Material to process >>

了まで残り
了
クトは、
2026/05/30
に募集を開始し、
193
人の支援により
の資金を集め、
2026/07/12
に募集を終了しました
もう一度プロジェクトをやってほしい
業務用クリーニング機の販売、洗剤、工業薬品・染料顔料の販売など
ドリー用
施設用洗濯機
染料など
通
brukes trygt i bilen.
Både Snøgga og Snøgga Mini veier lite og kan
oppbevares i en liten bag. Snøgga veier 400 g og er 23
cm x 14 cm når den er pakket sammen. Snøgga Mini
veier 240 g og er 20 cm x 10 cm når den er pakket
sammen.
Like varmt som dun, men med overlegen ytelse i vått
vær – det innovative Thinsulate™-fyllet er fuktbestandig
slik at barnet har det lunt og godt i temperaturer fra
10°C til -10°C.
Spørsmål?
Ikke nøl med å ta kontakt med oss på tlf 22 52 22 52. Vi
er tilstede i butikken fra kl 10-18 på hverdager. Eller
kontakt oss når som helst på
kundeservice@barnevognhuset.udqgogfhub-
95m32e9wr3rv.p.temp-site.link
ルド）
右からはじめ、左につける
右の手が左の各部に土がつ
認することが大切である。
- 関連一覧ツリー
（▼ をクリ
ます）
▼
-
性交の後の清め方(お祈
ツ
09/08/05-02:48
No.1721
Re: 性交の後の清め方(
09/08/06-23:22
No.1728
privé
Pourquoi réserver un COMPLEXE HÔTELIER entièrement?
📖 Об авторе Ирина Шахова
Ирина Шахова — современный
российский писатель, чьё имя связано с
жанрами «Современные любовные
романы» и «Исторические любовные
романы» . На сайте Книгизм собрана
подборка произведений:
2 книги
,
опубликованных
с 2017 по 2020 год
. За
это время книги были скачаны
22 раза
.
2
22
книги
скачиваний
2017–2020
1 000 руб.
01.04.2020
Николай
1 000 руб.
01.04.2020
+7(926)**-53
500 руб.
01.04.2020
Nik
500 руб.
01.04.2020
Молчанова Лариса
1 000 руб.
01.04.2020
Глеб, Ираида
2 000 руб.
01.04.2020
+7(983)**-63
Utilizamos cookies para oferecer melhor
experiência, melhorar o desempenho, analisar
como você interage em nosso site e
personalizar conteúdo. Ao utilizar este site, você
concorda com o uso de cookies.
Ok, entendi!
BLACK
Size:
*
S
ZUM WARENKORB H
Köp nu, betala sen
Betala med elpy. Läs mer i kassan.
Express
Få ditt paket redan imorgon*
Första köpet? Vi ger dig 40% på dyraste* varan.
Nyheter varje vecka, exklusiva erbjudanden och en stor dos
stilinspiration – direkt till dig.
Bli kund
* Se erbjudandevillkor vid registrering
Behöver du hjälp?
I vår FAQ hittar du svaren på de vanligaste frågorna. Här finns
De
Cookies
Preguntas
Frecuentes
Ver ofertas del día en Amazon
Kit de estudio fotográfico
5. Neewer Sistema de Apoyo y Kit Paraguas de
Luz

Work item >> Count the lines of the records that contain the string "site", treating uppercase and lowercase as different. Reply with the number only.

Your response >> 3